* About this task: Within the material below, find each line bearing the word "дорога" and present it.

* Data for the task:

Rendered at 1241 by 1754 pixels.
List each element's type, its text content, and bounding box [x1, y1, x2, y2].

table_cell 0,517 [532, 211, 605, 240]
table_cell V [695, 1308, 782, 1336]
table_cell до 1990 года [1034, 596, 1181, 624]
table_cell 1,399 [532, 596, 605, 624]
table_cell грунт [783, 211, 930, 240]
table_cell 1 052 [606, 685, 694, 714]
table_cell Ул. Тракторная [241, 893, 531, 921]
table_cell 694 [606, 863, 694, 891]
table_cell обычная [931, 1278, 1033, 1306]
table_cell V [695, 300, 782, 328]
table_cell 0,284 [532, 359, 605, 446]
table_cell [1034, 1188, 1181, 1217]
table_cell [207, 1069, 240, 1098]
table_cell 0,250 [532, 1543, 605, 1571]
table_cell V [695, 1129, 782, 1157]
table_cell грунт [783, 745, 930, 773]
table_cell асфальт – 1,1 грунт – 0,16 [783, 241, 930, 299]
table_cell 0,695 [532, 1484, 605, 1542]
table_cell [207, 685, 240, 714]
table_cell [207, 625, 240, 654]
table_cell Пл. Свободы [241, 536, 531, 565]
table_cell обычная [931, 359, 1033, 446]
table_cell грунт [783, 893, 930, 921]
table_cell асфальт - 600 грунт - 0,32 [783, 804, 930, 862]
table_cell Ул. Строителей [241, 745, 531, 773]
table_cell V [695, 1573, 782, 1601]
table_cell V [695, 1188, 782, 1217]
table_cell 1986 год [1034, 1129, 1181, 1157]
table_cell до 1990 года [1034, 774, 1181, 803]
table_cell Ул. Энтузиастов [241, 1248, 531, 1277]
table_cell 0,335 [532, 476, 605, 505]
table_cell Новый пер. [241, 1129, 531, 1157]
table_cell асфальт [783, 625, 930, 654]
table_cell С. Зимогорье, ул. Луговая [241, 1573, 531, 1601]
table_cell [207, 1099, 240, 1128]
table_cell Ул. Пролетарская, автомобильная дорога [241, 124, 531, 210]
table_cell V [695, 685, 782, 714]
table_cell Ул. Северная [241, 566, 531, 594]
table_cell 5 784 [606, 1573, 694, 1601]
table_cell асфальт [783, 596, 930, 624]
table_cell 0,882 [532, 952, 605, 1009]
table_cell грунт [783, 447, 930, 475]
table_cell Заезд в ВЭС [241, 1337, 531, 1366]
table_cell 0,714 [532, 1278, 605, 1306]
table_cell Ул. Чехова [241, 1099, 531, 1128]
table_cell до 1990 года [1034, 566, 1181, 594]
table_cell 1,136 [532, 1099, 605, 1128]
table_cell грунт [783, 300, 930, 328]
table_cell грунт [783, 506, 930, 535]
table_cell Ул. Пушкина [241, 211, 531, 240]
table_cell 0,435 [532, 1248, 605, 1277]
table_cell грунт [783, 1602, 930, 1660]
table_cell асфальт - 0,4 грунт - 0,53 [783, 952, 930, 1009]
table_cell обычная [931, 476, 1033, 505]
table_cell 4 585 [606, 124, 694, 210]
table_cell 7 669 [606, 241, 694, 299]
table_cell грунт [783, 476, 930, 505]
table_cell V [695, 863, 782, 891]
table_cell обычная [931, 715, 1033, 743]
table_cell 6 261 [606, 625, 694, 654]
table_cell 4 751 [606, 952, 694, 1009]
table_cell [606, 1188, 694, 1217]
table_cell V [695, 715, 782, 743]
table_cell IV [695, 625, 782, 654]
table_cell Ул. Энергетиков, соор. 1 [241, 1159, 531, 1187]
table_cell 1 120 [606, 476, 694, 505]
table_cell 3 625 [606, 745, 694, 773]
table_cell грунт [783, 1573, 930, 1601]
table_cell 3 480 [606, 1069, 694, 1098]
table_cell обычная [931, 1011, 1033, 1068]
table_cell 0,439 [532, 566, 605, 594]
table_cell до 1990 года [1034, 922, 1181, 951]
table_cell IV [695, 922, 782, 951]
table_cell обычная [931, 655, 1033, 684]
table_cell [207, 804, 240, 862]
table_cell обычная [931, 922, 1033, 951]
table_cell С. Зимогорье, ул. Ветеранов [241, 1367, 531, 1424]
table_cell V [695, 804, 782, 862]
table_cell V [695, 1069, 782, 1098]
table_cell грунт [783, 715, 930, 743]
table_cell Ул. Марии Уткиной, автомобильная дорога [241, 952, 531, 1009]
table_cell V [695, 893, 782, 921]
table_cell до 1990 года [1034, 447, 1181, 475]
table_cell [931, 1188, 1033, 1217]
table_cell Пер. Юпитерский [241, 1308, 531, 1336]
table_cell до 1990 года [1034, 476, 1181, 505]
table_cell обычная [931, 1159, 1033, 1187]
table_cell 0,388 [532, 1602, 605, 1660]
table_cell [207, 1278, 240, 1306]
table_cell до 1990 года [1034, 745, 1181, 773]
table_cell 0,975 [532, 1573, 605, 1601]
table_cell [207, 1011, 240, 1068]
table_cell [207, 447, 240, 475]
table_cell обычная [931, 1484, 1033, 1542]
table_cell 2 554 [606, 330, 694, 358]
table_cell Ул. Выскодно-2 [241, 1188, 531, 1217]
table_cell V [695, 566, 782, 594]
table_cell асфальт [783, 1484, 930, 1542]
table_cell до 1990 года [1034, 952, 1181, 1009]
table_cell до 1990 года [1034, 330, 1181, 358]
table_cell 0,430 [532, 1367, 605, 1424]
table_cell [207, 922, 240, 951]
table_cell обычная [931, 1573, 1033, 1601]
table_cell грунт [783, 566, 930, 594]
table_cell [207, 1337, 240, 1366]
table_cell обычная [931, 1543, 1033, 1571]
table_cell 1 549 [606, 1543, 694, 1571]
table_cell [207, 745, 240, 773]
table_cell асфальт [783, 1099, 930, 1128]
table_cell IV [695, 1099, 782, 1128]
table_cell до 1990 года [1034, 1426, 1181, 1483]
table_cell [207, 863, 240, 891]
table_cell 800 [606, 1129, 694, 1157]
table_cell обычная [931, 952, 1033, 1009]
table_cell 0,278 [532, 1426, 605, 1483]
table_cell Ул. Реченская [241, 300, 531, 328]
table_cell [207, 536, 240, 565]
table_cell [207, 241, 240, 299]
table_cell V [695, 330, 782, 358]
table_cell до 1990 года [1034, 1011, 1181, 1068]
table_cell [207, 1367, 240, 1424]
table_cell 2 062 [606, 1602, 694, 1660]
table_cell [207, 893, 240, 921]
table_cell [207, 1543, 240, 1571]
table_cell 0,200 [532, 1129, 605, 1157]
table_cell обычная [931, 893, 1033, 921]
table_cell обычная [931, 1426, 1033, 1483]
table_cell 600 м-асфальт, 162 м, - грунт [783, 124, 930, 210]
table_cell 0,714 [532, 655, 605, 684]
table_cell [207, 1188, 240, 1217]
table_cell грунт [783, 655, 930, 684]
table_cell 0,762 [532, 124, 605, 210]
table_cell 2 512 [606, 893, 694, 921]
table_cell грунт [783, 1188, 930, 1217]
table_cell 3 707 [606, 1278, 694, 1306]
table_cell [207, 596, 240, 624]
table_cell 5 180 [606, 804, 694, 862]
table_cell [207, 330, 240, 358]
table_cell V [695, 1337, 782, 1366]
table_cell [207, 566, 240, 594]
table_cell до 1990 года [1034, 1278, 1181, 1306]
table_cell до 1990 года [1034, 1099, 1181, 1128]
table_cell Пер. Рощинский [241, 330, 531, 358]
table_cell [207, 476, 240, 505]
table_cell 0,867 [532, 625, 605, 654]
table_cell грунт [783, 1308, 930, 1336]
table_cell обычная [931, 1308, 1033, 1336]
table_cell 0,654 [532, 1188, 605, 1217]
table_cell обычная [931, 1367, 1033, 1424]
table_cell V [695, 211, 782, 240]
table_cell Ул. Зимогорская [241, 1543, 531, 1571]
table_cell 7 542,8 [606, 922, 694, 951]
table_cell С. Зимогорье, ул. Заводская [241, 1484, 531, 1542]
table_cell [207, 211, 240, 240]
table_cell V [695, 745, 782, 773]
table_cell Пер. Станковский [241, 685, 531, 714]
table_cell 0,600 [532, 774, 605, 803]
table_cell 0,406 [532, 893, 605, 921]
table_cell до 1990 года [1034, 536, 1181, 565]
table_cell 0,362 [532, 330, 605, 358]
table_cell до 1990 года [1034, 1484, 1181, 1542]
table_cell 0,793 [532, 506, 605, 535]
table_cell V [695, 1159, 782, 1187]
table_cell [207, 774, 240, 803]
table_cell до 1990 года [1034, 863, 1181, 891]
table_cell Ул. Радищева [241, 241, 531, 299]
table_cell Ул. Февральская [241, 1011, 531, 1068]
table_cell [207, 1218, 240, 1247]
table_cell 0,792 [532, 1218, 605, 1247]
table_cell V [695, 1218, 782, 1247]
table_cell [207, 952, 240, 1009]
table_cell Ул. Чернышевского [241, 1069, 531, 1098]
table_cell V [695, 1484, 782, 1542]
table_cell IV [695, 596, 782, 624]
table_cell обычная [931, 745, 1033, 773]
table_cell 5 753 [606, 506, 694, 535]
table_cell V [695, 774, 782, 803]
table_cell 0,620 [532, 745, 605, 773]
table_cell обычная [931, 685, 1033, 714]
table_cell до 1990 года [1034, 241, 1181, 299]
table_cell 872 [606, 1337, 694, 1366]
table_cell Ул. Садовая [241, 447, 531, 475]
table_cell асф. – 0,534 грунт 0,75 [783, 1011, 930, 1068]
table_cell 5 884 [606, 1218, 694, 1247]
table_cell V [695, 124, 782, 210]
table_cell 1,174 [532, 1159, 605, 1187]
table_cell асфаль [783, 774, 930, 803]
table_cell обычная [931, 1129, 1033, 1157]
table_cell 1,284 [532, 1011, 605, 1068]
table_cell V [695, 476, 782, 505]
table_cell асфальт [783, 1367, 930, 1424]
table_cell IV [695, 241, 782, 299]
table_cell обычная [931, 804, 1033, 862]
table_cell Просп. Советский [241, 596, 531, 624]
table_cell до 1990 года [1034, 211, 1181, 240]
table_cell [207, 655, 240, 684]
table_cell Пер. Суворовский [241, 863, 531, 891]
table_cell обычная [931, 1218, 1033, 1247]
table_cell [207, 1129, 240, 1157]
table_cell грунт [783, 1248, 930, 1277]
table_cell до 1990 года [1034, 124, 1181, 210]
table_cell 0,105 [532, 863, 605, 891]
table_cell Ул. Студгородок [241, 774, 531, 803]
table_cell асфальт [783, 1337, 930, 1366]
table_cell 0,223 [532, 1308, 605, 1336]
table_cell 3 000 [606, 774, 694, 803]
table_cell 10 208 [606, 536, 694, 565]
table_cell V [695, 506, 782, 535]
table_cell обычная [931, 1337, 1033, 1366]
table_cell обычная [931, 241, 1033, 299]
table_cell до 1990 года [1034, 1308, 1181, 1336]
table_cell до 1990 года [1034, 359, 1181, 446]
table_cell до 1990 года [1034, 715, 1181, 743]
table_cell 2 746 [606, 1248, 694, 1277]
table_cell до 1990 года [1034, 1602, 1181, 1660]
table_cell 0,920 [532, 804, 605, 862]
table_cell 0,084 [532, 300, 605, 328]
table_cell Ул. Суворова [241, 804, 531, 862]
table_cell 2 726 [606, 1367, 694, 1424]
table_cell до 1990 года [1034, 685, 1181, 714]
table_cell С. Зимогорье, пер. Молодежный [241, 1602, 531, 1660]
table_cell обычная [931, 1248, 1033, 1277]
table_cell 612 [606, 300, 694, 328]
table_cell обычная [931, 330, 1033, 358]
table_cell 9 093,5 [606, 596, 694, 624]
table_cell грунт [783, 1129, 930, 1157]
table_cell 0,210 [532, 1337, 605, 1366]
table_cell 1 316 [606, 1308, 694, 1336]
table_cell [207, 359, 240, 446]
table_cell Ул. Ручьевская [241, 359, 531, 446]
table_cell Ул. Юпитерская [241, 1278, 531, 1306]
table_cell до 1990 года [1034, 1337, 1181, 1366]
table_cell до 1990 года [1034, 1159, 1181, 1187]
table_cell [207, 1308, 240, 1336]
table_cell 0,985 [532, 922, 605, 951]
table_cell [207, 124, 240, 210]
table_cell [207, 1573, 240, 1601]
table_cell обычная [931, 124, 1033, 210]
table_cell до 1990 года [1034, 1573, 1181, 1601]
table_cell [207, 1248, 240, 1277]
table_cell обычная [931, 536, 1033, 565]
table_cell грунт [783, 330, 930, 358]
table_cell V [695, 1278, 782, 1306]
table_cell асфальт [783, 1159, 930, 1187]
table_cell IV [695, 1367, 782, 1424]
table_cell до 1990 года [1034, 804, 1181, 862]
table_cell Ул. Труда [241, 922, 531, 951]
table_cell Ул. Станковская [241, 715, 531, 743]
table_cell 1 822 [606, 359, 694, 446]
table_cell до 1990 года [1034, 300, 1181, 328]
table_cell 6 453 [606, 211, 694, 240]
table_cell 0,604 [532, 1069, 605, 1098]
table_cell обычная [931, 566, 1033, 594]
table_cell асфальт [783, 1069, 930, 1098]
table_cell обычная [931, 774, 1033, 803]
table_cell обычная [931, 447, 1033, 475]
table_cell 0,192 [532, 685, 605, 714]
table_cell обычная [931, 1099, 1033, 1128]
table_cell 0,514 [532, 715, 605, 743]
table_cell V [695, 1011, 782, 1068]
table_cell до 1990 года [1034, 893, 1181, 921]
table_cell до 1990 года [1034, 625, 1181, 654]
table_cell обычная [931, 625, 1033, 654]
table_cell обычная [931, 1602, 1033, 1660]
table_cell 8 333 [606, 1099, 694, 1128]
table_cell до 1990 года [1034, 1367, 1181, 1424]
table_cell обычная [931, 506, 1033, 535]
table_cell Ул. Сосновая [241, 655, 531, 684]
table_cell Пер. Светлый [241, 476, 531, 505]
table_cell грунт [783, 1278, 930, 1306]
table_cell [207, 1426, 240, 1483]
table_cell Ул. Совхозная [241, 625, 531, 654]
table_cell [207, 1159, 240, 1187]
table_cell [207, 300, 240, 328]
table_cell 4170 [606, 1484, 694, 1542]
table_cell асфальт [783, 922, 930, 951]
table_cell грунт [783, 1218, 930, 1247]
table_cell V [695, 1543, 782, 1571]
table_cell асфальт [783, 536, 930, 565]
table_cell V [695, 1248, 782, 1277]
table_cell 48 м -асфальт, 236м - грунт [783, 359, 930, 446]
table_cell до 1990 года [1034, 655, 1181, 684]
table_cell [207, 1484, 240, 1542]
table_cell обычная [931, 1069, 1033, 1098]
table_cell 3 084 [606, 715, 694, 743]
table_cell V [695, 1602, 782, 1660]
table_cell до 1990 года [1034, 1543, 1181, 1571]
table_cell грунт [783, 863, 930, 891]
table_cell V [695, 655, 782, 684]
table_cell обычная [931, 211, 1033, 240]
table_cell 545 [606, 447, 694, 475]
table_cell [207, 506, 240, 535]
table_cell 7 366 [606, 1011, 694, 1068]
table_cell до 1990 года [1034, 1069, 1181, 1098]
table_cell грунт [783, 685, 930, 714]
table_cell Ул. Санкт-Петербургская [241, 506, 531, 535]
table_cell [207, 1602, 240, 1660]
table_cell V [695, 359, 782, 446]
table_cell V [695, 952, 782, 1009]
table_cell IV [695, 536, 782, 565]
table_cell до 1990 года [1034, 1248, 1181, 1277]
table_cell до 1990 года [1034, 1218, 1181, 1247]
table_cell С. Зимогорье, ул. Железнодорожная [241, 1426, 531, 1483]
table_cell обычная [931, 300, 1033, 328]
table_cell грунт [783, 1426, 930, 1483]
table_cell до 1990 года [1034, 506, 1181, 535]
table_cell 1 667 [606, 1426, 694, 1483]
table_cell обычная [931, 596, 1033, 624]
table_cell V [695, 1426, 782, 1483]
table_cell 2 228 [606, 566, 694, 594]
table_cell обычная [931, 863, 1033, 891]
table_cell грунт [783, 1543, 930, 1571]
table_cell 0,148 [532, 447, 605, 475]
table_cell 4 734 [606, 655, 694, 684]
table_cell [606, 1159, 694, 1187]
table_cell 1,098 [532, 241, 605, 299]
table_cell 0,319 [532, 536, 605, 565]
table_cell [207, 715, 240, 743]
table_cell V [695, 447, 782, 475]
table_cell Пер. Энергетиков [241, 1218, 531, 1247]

* Solved exercise:
table_cell Ул. Пролетарская, автомобильная дорога [241, 124, 531, 210]
table_cell Ул. Марии Уткиной, автомобильная дорога [241, 952, 531, 1009]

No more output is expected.